Thanks to the efforts of the conservation NGO Armonía, the squawkily endangered blue-throated macaw or barba azul has become something of a regional celebrity in the Bolivian Amazon. Endemic to the unique Beni savannas, a fast-disappearing habitat found nowhere else on earth, a quarter of the world’s minute population of this spectacular psittacid calls this 11,000-hectare private reserve its home.
Unlike most of the surrounding savanna, the open grasslands here are completely ungrazed and the birds can be seen relatively easily along with a plethora of other threatened birds and mammals such as maned wolves, giant anteaters and marsh deer. A new dining facility and improvements to the four existing cabins were scheduled to be completed by the end of 2018. Logistics demand a minimum three-night stay, with a memorable trip costing US$150 per person per night, including food, access to a motorboat and horseback riding.
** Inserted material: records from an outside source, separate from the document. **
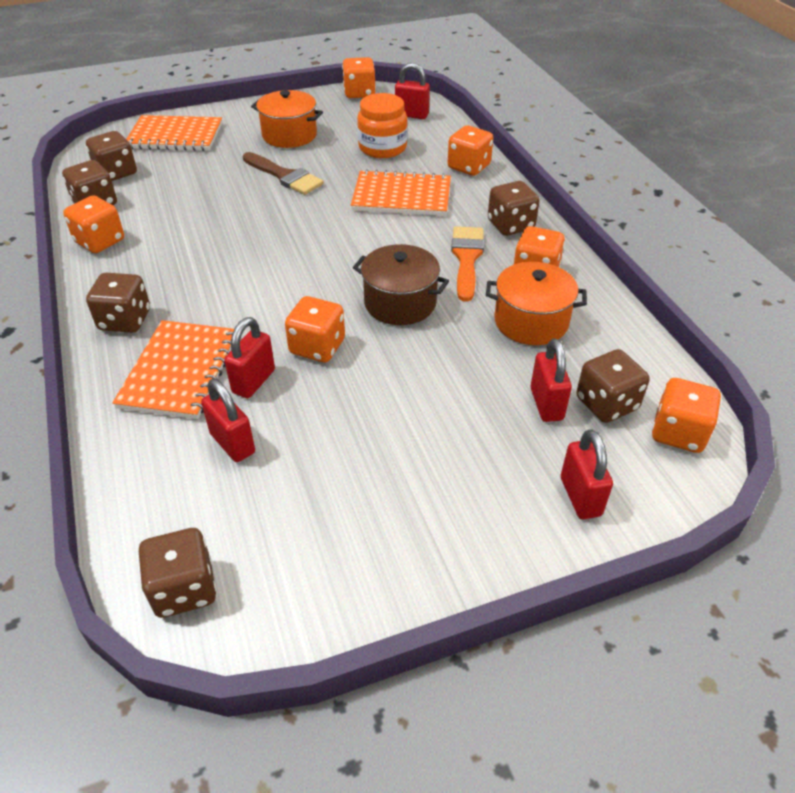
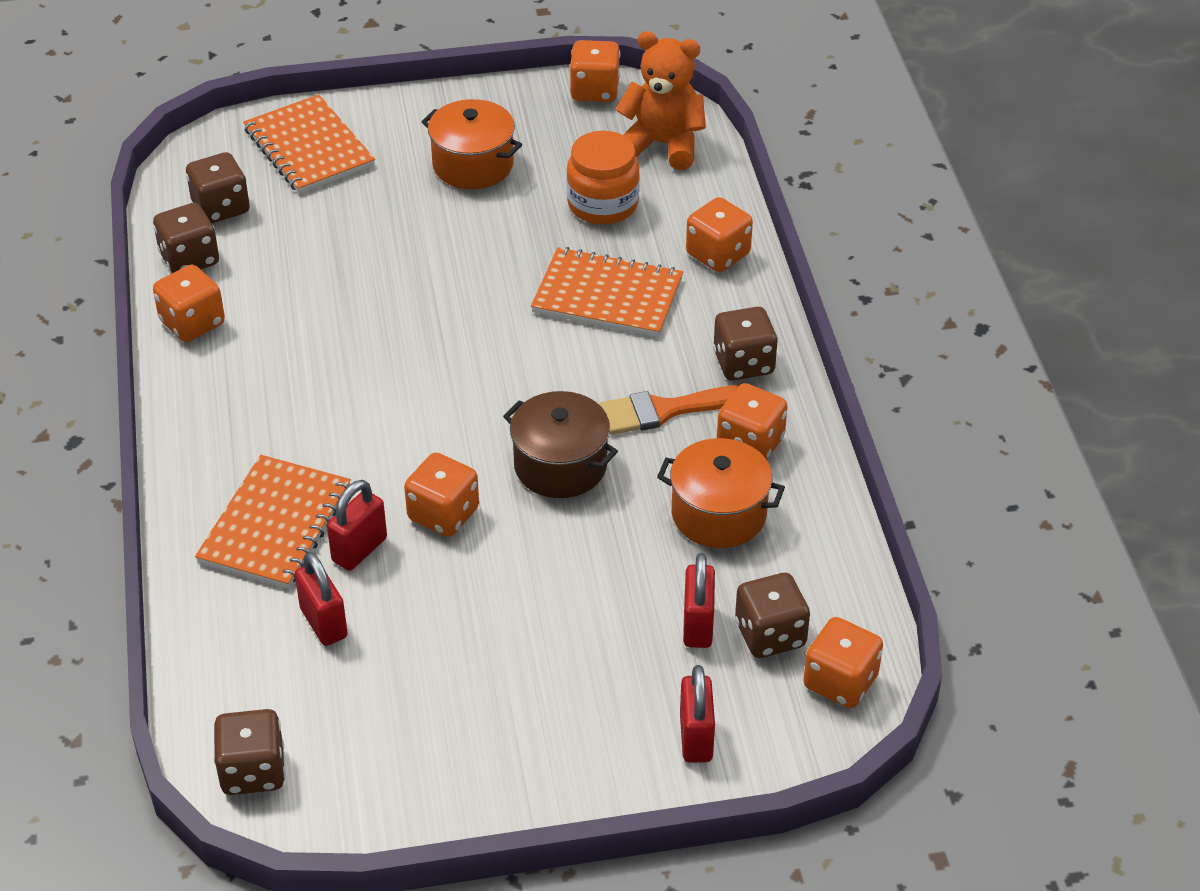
camera: 10 degrees right, 0 degrees up
brown dice [86,273,150,333] -> none
orange notebook [126,115,222,151] -> orange notebook turned 45 degrees clockwise [243,94,375,194]
brown brush [243,152,324,195] -> none
red padlock [395,63,430,119] -> orange teddy bear [615,31,706,170]
orange brush [451,226,484,302] -> orange brush turned 120 degrees counterclockwise [599,385,739,435]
For most of the year, by far the quickest and easiest way to get to the reserve is by chartering a plane from Trinidad or Santa Cruz. Armonía has been dealing with the local pilots for a few years so it's best to have them arrange this; the flight from Trini runs about B$580 but can be shared among three to five people. In the dry season (July to October) land transport can be arranged in Santa Ana de Yacuma; although it is only 80km away, rough roads mean that the drive will take at least three hours.